▸ **JOB**
Rewrite the entries below, swapping "dial thermometer" for "analog thermometer" and leaving everything else unchanged.

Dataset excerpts
----

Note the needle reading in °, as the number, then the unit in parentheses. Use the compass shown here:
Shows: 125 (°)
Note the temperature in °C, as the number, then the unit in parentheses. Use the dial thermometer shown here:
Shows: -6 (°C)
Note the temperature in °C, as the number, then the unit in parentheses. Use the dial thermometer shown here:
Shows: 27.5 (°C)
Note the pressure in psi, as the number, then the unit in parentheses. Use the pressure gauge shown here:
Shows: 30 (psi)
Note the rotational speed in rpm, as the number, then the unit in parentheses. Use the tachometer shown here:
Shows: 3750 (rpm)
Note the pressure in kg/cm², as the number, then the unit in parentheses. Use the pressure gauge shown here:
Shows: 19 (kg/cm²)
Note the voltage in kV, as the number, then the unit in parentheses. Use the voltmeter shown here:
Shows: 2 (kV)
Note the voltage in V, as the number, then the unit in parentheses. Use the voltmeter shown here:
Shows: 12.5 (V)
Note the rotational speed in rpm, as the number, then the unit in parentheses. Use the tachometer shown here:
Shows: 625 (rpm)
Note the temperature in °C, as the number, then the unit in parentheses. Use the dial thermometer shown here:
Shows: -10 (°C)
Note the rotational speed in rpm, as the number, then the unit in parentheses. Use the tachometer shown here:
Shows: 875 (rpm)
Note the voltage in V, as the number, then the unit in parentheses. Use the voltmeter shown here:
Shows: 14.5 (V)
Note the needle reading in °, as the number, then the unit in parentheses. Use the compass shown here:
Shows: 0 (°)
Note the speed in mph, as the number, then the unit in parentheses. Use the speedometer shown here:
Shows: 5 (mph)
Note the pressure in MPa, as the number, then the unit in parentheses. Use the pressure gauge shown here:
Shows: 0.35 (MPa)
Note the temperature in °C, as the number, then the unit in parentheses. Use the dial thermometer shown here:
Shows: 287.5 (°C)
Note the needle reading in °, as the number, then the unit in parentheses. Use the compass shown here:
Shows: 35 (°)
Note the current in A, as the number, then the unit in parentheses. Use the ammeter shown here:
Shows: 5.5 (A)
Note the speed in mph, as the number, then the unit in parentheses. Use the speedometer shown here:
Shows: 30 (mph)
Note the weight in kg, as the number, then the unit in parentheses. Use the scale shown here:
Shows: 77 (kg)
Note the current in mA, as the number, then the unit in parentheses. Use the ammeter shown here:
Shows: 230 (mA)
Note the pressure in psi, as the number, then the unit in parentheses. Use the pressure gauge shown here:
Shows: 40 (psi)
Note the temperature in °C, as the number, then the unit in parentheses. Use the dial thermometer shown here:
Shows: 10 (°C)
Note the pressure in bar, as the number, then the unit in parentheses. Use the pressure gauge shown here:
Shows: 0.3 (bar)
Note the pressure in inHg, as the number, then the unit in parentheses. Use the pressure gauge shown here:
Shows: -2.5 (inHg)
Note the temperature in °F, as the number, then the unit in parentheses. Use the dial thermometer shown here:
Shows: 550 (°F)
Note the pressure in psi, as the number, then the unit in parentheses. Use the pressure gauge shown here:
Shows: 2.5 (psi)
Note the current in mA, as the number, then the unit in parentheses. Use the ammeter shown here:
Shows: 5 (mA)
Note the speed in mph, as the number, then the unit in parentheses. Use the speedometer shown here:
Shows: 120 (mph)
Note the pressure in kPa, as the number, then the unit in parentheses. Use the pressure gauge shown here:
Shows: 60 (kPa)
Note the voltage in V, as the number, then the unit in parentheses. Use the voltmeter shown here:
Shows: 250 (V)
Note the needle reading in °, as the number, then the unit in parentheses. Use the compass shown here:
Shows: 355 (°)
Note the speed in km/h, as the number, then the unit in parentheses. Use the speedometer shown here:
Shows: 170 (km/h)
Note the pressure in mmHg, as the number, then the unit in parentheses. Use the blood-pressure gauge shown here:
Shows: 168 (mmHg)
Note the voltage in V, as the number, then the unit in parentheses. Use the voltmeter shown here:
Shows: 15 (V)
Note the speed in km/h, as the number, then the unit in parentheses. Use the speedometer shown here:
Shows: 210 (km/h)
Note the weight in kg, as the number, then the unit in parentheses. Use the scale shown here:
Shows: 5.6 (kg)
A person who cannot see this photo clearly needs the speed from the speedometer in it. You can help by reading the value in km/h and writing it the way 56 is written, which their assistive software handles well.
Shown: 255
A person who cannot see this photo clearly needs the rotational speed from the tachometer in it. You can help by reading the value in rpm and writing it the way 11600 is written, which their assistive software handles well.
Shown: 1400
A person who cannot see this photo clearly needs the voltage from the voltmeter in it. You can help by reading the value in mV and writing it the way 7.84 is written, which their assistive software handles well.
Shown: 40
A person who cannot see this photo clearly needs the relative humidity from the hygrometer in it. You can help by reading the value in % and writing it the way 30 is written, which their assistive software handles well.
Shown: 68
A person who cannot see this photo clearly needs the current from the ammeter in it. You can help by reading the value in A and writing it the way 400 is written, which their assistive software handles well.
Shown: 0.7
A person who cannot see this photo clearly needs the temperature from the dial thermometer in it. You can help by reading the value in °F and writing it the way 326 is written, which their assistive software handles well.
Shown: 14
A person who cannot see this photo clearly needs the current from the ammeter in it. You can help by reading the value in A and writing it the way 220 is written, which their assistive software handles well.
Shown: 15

----

▸ **RESPONSE**
Note the needle reading in °, as the number, then the unit in parentheses. Use the compass shown here:
Shows: 125 (°)
Note the temperature in °C, as the number, then the unit in parentheses. Use the analog thermometer shown here:
Shows: -6 (°C)
Note the temperature in °C, as the number, then the unit in parentheses. Use the analog thermometer shown here:
Shows: 27.5 (°C)
Note the pressure in psi, as the number, then the unit in parentheses. Use the pressure gauge shown here:
Shows: 30 (psi)
Note the rotational speed in rpm, as the number, then the unit in parentheses. Use the tachometer shown here:
Shows: 3750 (rpm)
Note the pressure in kg/cm², as the number, then the unit in parentheses. Use the pressure gauge shown here:
Shows: 19 (kg/cm²)
Note the voltage in kV, as the number, then the unit in parentheses. Use the voltmeter shown here:
Shows: 2 (kV)
Note the voltage in V, as the number, then the unit in parentheses. Use the voltmeter shown here:
Shows: 12.5 (V)
Note the rotational speed in rpm, as the number, then the unit in parentheses. Use the tachometer shown here:
Shows: 625 (rpm)
Note the temperature in °C, as the number, then the unit in parentheses. Use the analog thermometer shown here:
Shows: -10 (°C)
Note the rotational speed in rpm, as the number, then the unit in parentheses. Use the tachometer shown here:
Shows: 875 (rpm)
Note the voltage in V, as the number, then the unit in parentheses. Use the voltmeter shown here:
Shows: 14.5 (V)
Note the needle reading in °, as the number, then the unit in parentheses. Use the compass shown here:
Shows: 0 (°)
Note the speed in mph, as the number, then the unit in parentheses. Use the speedometer shown here:
Shows: 5 (mph)
Note the pressure in MPa, as the number, then the unit in parentheses. Use the pressure gauge shown here:
Shows: 0.35 (MPa)
Note the temperature in °C, as the number, then the unit in parentheses. Use the analog thermometer shown here:
Shows: 287.5 (°C)
Note the needle reading in °, as the number, then the unit in parentheses. Use the compass shown here:
Shows: 35 (°)
Note the current in A, as the number, then the unit in parentheses. Use the ammeter shown here:
Shows: 5.5 (A)
Note the speed in mph, as the number, then the unit in parentheses. Use the speedometer shown here:
Shows: 30 (mph)
Note the weight in kg, as the number, then the unit in parentheses. Use the scale shown here:
Shows: 77 (kg)
Note the current in mA, as the number, then the unit in parentheses. Use the ammeter shown here:
Shows: 230 (mA)
Note the pressure in psi, as the number, then the unit in parentheses. Use the pressure gauge shown here:
Shows: 40 (psi)
Note the temperature in °C, as the number, then the unit in parentheses. Use the analog thermometer shown here:
Shows: 10 (°C)
Note the pressure in bar, as the number, then the unit in parentheses. Use the pressure gauge shown here:
Shows: 0.3 (bar)
Note the pressure in inHg, as the number, then the unit in parentheses. Use the pressure gauge shown here:
Shows: -2.5 (inHg)
Note the temperature in °F, as the number, then the unit in parentheses. Use the analog thermometer shown here:
Shows: 550 (°F)
Note the pressure in psi, as the number, then the unit in parentheses. Use the pressure gauge shown here:
Shows: 2.5 (psi)
Note the current in mA, as the number, then the unit in parentheses. Use the ammeter shown here:
Shows: 5 (mA)
Note the speed in mph, as the number, then the unit in parentheses. Use the speedometer shown here:
Shows: 120 (mph)
Note the pressure in kPa, as the number, then the unit in parentheses. Use the pressure gauge shown here:
Shows: 60 (kPa)
Note the voltage in V, as the number, then the unit in parentheses. Use the voltmeter shown here:
Shows: 250 (V)
Note the needle reading in °, as the number, then the unit in parentheses. Use the compass shown here:
Shows: 355 (°)
Note the speed in km/h, as the number, then the unit in parentheses. Use the speedometer shown here:
Shows: 170 (km/h)
Note the pressure in mmHg, as the number, then the unit in parentheses. Use the blood-pressure gauge shown here:
Shows: 168 (mmHg)
Note the voltage in V, as the number, then the unit in parentheses. Use the voltmeter shown here:
Shows: 15 (V)
Note the speed in km/h, as the number, then the unit in parentheses. Use the speedometer shown here:
Shows: 210 (km/h)
Note the weight in kg, as the number, then the unit in parentheses. Use the scale shown here:
Shows: 5.6 (kg)
A person who cannot see this photo clearly needs the speed from the speedometer in it. You can help by reading the value in km/h and writing it the way 56 is written, which their assistive software handles well.
Shown: 255
A person who cannot see this photo clearly needs the rotational speed from the tachometer in it. You can help by reading the value in rpm and writing it the way 11600 is written, which their assistive software handles well.
Shown: 1400
A person who cannot see this photo clearly needs the voltage from the voltmeter in it. You can help by reading the value in mV and writing it the way 7.84 is written, which their assistive software handles well.
Shown: 40
A person who cannot see this photo clearly needs the relative humidity from the hygrometer in it. You can help by reading the value in % and writing it the way 30 is written, which their assistive software handles well.
Shown: 68
A person who cannot see this photo clearly needs the current from the ammeter in it. You can help by reading the value in A and writing it the way 400 is written, which their assistive software handles well.
Shown: 0.7
A person who cannot see this photo clearly needs the temperature from the analog thermometer in it. You can help by reading the value in °F and writing it the way 326 is written, which their assistive software handles well.
Shown: 14
A person who cannot see this photo clearly needs the current from the ammeter in it. You can help by reading the value in A and writing it the way 220 is written, which their assistive software handles well.
Shown: 15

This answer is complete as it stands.